11 Kasım 2008 Salı

anatomi


İnsanın bir birey hali, bir de insanlık hali var sanki.


İnsan bireyken, devamlı kendinin farkında olmak zorundaymışcasına, kendinden sıyrılıp, kabuğuna tepeden bakıyormuşcasına tutumludur. Düşünceleri tutumludur, bedenini israf edemez, alanı dardır. Sıçrasa sıçrasa seksekteki bir adım sonrasına sıçrayabilir.

İnsanlık hali ise tamamen rastgeledir ve ne yazık ki kendini tesadüfi gösterir. Rezil olmak, bireylikten sıvışma payıdır ve kazara varolabilir.

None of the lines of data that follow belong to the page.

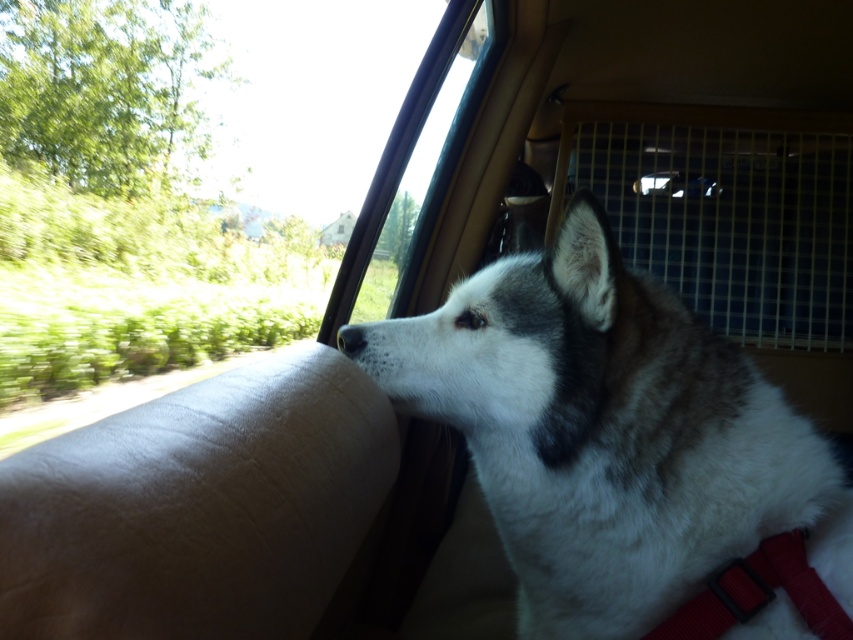
You are a passenger in the car and want to know if the white fur dog at center can fit through the transparent glass window at upper center. Can it?

The white fur dog at center has a lesser width compared to the transparent glass window at upper center, so the dog can fit through the window.

You are a passenger in the back seat of the vehicle and want to look at the scenery outside. The transparent glass window at upper center and the white fur at center are both in your view. Which object is located to the left when you look towards them?

The transparent glass window at upper center is to the left of the white fur at center, so when looking towards them, the transparent glass window at upper center is on the left side.

You are a passenger in the vehicle and want to see the outside view clearly. You notice the transparent glass window at upper center and the white fur at center. Which object allows you to see outside better?

The transparent glass window at upper center allows you to see outside better because it is wider than the white fur at center.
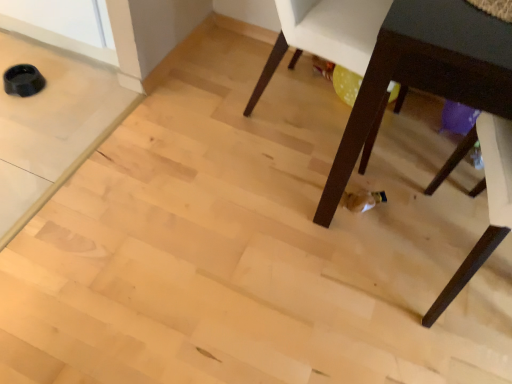
Locate an element on the screen. This screenshot has width=512, height=384. free space between dark wood chair at lower right, arranged as the 2th chair when viewed from the left, and white plastic chair at center, which is the first chair in top-to-bottom order is located at coordinates (374, 195).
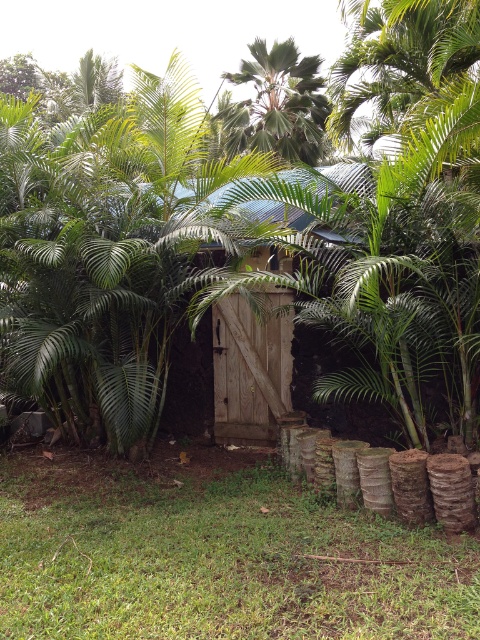
Question: Does wooden door at center lie in front of green leafy palm tree at upper center?

Choices:
 (A) no
 (B) yes

Answer: (B)

Question: Based on their relative distances, which object is nearer to the green leafy palm tree at upper center?

Choices:
 (A) wooden door at center
 (B) green leafy tree at center

Answer: (B)

Question: Which object appears farthest from the camera in this image?

Choices:
 (A) green leafy tree at center
 (B) wooden door at center
 (C) green leafy palm tree at upper center

Answer: (C)

Question: Among these points, which one is nearest to the camera?

Choices:
 (A) click(252, 52)
 (B) click(267, 419)

Answer: (B)

Question: Can you confirm if green leafy tree at center is wider than green leafy palm tree at upper center?

Choices:
 (A) no
 (B) yes

Answer: (B)

Question: Where is green leafy tree at center located in relation to green leafy palm tree at upper center in the image?

Choices:
 (A) right
 (B) left

Answer: (A)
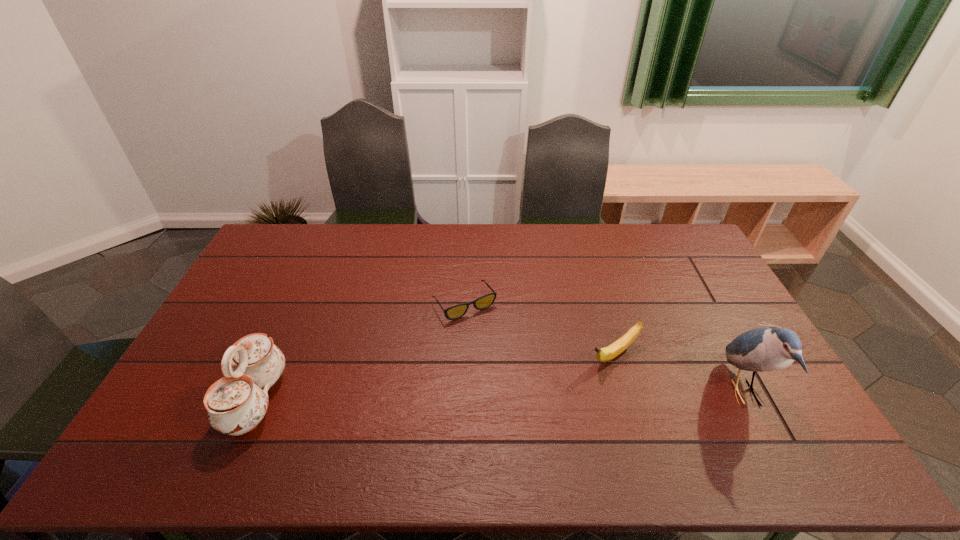
At what (x,y) coordinates should I click in order to perform the action: click on vacant space located 0.180m at the stem of the third tallest object. Please return your answer as a coordinate pair (x, y). The image size is (960, 540). Looking at the image, I should click on (548, 397).

Locate an element on the screen. This screenshot has width=960, height=540. vacant point located 0.190m at the stem of the third tallest object is located at coordinates (545, 400).

This screenshot has height=540, width=960. I want to click on vacant region located 0.340m on the front-facing side of the sunglasses, so click(538, 406).

Locate an element on the screen. This screenshot has height=540, width=960. vacant area situated on the front-facing side of the sunglasses is located at coordinates (x=541, y=411).

Locate an element on the screen. This screenshot has width=960, height=540. vacant area situated 0.150m on the front-facing side of the sunglasses is located at coordinates (502, 355).

Image resolution: width=960 pixels, height=540 pixels. Identify the location of chinaware at the near edge. (236, 403).

This screenshot has width=960, height=540. In order to click on bird situated at the near edge in this screenshot , I will do `click(767, 349)`.

The height and width of the screenshot is (540, 960). What are the coordinates of `object located at the right edge` in the screenshot? It's located at (767, 349).

Find the location of a particular element. object that is at the near right corner is located at coordinates (767, 349).

Where is `vacant area at the far edge`? Image resolution: width=960 pixels, height=540 pixels. vacant area at the far edge is located at coordinates (367, 244).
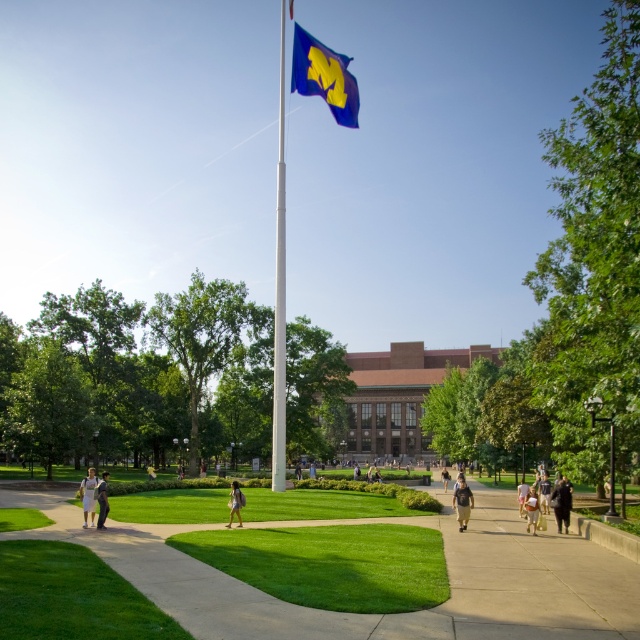
Question: Which point is farther to the camera?

Choices:
 (A) (444, 476)
 (B) (93, 484)
 (C) (104, 518)
 (D) (563, 486)

Answer: (A)

Question: Is light brown leather backpack at lower center above light brown leather jacket at center?

Choices:
 (A) no
 (B) yes

Answer: (B)

Question: Which object appears farthest from the camera in this image?

Choices:
 (A) white glossy flag pole at center
 (B) light brown leather jacket at lower left
 (C) blue matte flag at upper center

Answer: (A)

Question: Is light brown leather jacket at lower right thinner than light brown leather jacket at center?

Choices:
 (A) no
 (B) yes

Answer: (A)

Question: Which object is the farthest from the dark gray shirt at center?

Choices:
 (A) dark brown leather jacket at lower right
 (B) dark brown leather backpack at lower center
 (C) blue matte flag at upper center
 (D) light brown leather jacket at center

Answer: (B)

Question: Can you confirm if white cotton dress at lower left is smaller than light brown leather jacket at center?

Choices:
 (A) no
 (B) yes

Answer: (B)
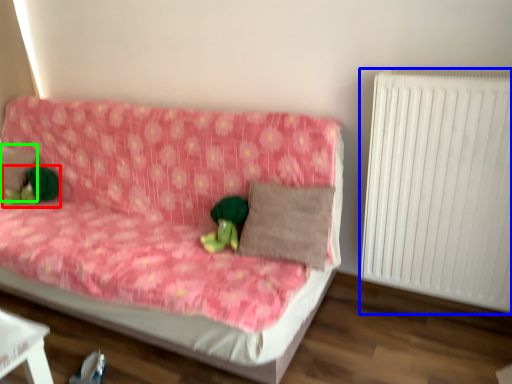
Question: Based on their relative distances, which object is nearer to toy (highlighted by a red box)? Choose from radiator (highlighted by a blue box) and pillow (highlighted by a green box).

Choices:
 (A) radiator
 (B) pillow

Answer: (B)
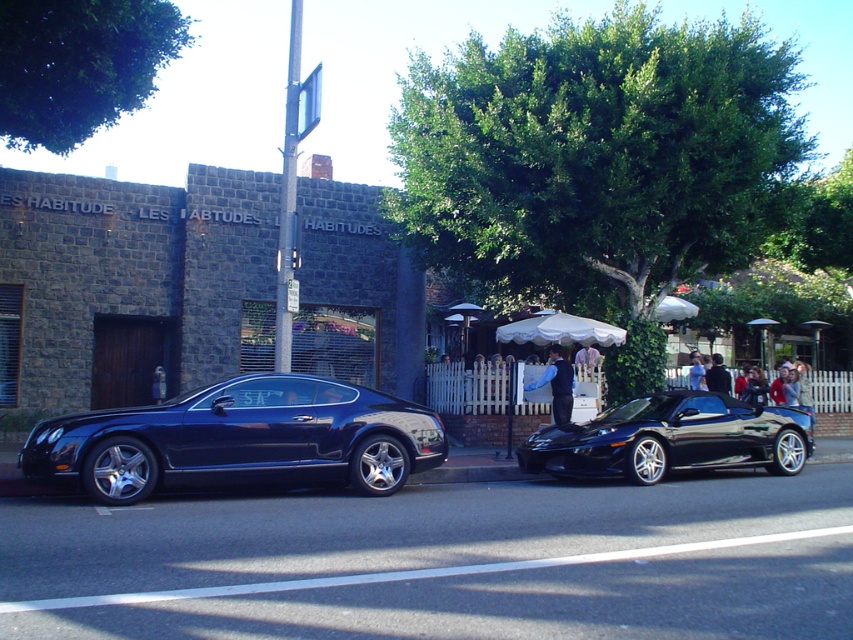
You are a delivery person who needs to place a 1.2 meter long package between the dark blue leather jacket at center and the light brown leather jacket at center. Can you fit the package between them without bending it?

The distance between the dark blue leather jacket at center and the light brown leather jacket at center is 1.54 meters. Since the package is 1.2 meters long, it can fit between them as the space is wider than the package.

You are a delivery person needing to place a light brown leather jacket at center into a black metallic sports car at right. Can the jacket fit inside the car based on their sizes?

The black metallic sports car at right is larger in size than the light brown leather jacket at center, so the jacket should fit inside the car without any issues.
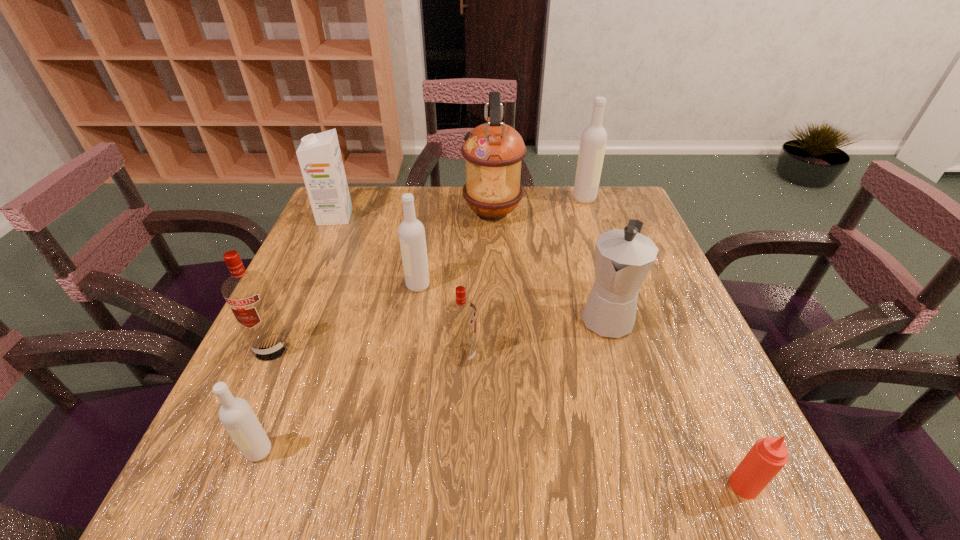
The height and width of the screenshot is (540, 960). Identify the location of coffeepot positioned at the right edge. (623, 258).

In order to click on Tabasco sauce that is at the right edge in this screenshot , I will do `click(769, 455)`.

Locate an element on the screen. object present at the far left corner is located at coordinates (319, 155).

The width and height of the screenshot is (960, 540). In order to click on object present at the near left corner in this screenshot , I will do `click(236, 415)`.

Where is `object situated at the far right corner`? The width and height of the screenshot is (960, 540). object situated at the far right corner is located at coordinates (593, 141).

You are a GUI agent. You are given a task and a screenshot of the screen. Output one action in this format:
    pyautogui.click(x=<x>, y=<y>)
    Task: Click on the object that is positioned at the near right corner
    The height and width of the screenshot is (540, 960).
    Given the screenshot: What is the action you would take?
    pyautogui.click(x=769, y=455)

The width and height of the screenshot is (960, 540). In the image, there is a desktop. Identify the location of vacant space at the far edge. (385, 205).

Locate an element on the screen. This screenshot has width=960, height=540. free space at the left edge of the desktop is located at coordinates (307, 275).

You are a GUI agent. You are given a task and a screenshot of the screen. Output one action in this format:
    pyautogui.click(x=<x>, y=<y>)
    Task: Click on the vacant region at the right edge of the desktop
    
    Given the screenshot: What is the action you would take?
    pyautogui.click(x=660, y=406)

Image resolution: width=960 pixels, height=540 pixels. I want to click on vacant space at the far left corner, so click(359, 213).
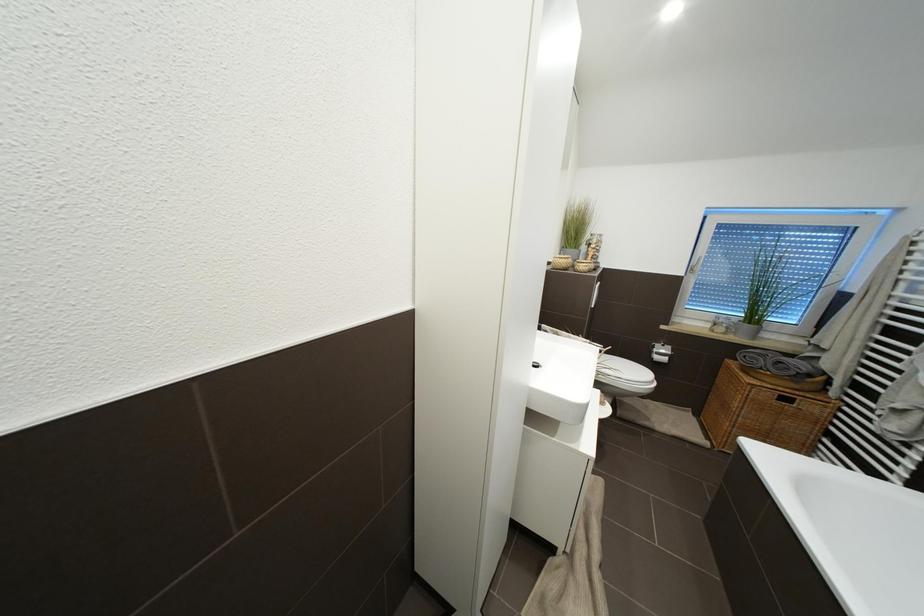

Kendini; kabuğunun dışında, tepede uçuşarak izlemeye kaptıranlar, bunu insanlık halinin keyfine yeğlerler ve zaten bir süre sonra insanlık halini unuturlar. Mağlub ve mağrur birer vatandaş, tutumlu ve dikbaşlı birer birey olurlar. Otobüste bir et yığını, kaldırımda tek bir makas, evde uyurgezerler olurlar ve toplumsal hayatı kareli defterler ile yaşarlar. Böylece birey olmak kolaylaşır, insanlık hali geri dönülemeyecek bir kapı olur ve kimse gerçekten yalnız kalamaz.